Change every "Farmstay" to "Homestay" throughout the listing below and leave all other text untouched. Reproduce only the text, without the pictures.
--- The data Enclosed Below ---
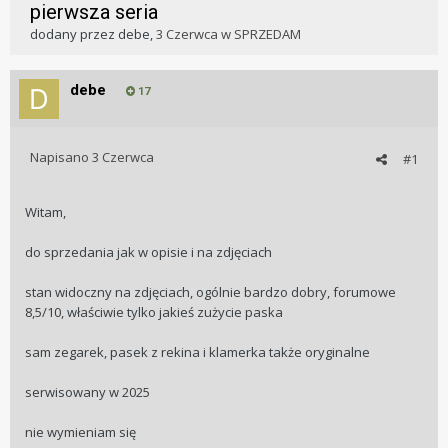
pierwsza seria
dodany przez
debe
,
3 Czerwca
w
SPRZEDAM
debe
17
Napisano
3 Czerwca
#1
Witam,
do sprzedania jak w opisie i na zdjęciach
stan widoczny na zdjęciach, ogólnie bardzo dobry, forumowe
8,5/10, właściwie tylko jakieś zużycie paska
sam zegarek, pasek z rekina i klamerka także oryginalne
serwisowany w 2025
nie wymieniam się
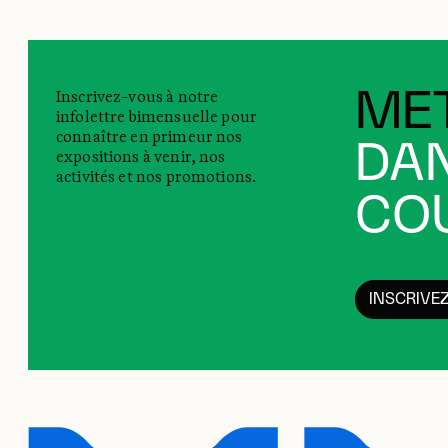
Inscrivez-vous à notre
MET
infolettre bimensuelle pour
connaître en primeur nos
DAN
expositions à venir, nos
activités et nos promotions.
COU
INSCRIVE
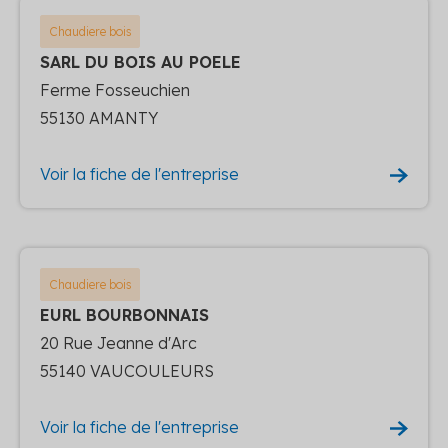
Chaudiere bois
SARL DU BOIS AU POELE
Ferme Fosseuchien
55130 AMANTY
Voir la fiche de l'entreprise
Chaudiere bois
EURL BOURBONNAIS
20 Rue Jeanne d'Arc
55140 VAUCOULEURS
Voir la fiche de l'entreprise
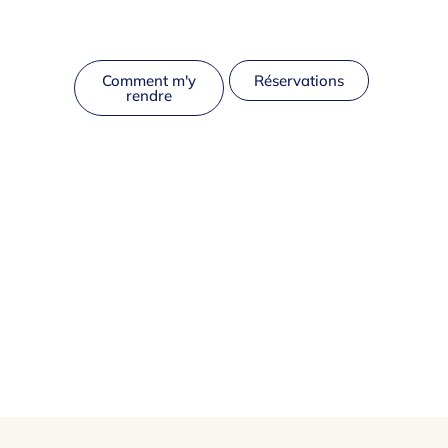
Comment m'y
Réservations
rendre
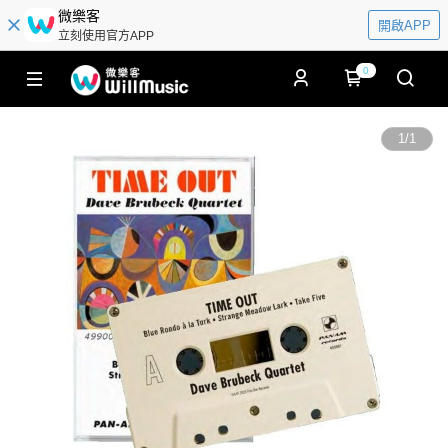
微樂客
開啟APP
立刻使用官方APP
0
1
/
1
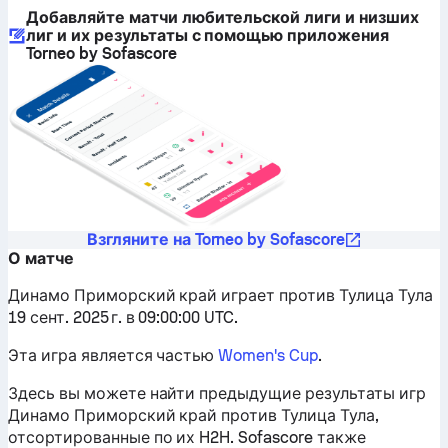
Добавляйте матчи любительской лиги и низших
лиг и их результаты с помощью приложения
Torneo by Sofascore
Взгляните на Torneo by Sofascore
О матче
Динамо Приморский край играет против Тулица Тула
19 сент. 2025 г. в 09:00:00 UTC.
Эта игра является частью
Women's Cup
.
Здесь вы можете найти предыдущие результаты игр
Динамо Приморский край против Тулица Тула,
отсортированные по их H2H. Sofascore также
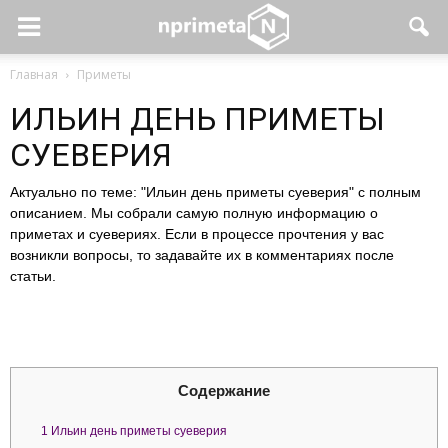
Главная
Приметы
ИЛЬИН ДЕНЬ ПРИМЕТЫ
СУЕВЕРИЯ
Актуально по теме: "Ильин день приметы суеверия" с полным
описанием. Мы собрали самую полную информацию о
приметах и суевериях. Если в процессе прочтения у вас
возникли вопросы, то задавайте их в комментариях после
статьи.
Содержание
1
Ильин день приметы суеверия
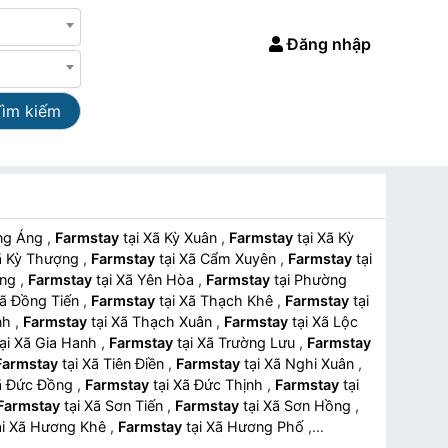
Đăng nhập
Tìm kiếm
Vũng Áng
,
Farmstay
tại Xã Kỳ Xuân
,
Farmstay
tại Xã Kỳ
i Xã Kỳ Thượng
,
Farmstay
tại Xã Cẩm Xuyên
,
Farmstay
tại
rung
,
Farmstay
tại Xã Yên Hòa
,
Farmstay
tại Phường
ại Xã Đồng Tiến
,
Farmstay
tại Xã Thạch Khê
,
Farmstay
tại
inh
,
Farmstay
tại Xã Thạch Xuân
,
Farmstay
tại Xã Lộc
tại Xã Gia Hanh
,
Farmstay
tại Xã Trường Lưu
,
Farmstay
Farmstay
tại Xã Tiên Điền
,
Farmstay
tại Xã Nghi Xuân
,
i Xã Đức Đồng
,
Farmstay
tại Xã Đức Thịnh
,
Farmstay
tại
Farmstay
tại Xã Sơn Tiến
,
Farmstay
tại Xã Sơn Hồng
,
tại Xã Hương Khê
,
Farmstay
tại Xã Hương Phố
,
tại Xã Hương Xuân
,
Farmstay
tại Xã Sơn Kim 1
,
--- End of Enclosed The data ---
Written solution
pierwsza seria
dodany przez
debe
,
3 Czerwca
w
SPRZEDAM
debe
17
Napisano
3 Czerwca
#1
Witam,
do sprzedania jak w opisie i na zdjęciach
stan widoczny na zdjęciach, ogólnie bardzo dobry, forumowe
8,5/10, właściwie tylko jakieś zużycie paska
sam zegarek, pasek z rekina i klamerka także oryginalne
serwisowany w 2025
nie wymieniam się
Inscrivez-vous à notre
MET
infolettre bimensuelle pour
connaître en primeur nos
DAN
expositions à venir, nos
activités et nos promotions.
COU
INSCRIVE
Chaudiere bois
SARL DU BOIS AU POELE
Ferme Fosseuchien
55130 AMANTY
Voir la fiche de l'entreprise
Chaudiere bois
EURL BOURBONNAIS
20 Rue Jeanne d'Arc
55140 VAUCOULEURS
Voir la fiche de l'entreprise
Comment m'y
Réservations
rendre
微樂客
開啟APP
立刻使用官方APP
0
1
/
1
Добавляйте матчи любительской лиги и низших
лиг и их результаты с помощью приложения
Torneo by Sofascore
Взгляните на Torneo by Sofascore
О матче
Динамо Приморский край играет против Тулица Тула
19 сент. 2025 г. в 09:00:00 UTC.
Эта игра является частью
Women's Cup
.
Здесь вы можете найти предыдущие результаты игр
Динамо Приморский край против Тулица Тула,
отсортированные по их H2H. Sofascore также
Главная
Приметы
ИЛЬИН ДЕНЬ ПРИМЕТЫ
СУЕВЕРИЯ
Актуально по теме: "Ильин день приметы суеверия" с полным
описанием. Мы собрали самую полную информацию о
приметах и суевериях. Если в процессе прочтения у вас
возникли вопросы, то задавайте их в комментариях после
статьи.
Содержание
1
Ильин день приметы суеверия
Đăng nhập
Tìm kiếm
Vũng Áng
,
Homestay
tại Xã Kỳ Xuân
,
Homestay
tại Xã Kỳ
i Xã Kỳ Thượng
,
Homestay
tại Xã Cẩm Xuyên
,
Homestay
tại
rung
,
Homestay
tại Xã Yên Hòa
,
Homestay
tại Phường
ại Xã Đồng Tiến
,
Homestay
tại Xã Thạch Khê
,
Homestay
tại
inh
,
Homestay
tại Xã Thạch Xuân
,
Homestay
tại Xã Lộc
tại Xã Gia Hanh
,
Homestay
tại Xã Trường Lưu
,
Homestay
Homestay
tại Xã Tiên Điền
,
Homestay
tại Xã Nghi Xuân
,
i Xã Đức Đồng
,
Homestay
tại Xã Đức Thịnh
,
Homestay
tại
Homestay
tại Xã Sơn Tiến
,
Homestay
tại Xã Sơn Hồng
,
tại Xã Hương Khê
,
Homestay
tại Xã Hương Phố
,
tại Xã Hương Xuân
,
Homestay
tại Xã Sơn Kim 1
,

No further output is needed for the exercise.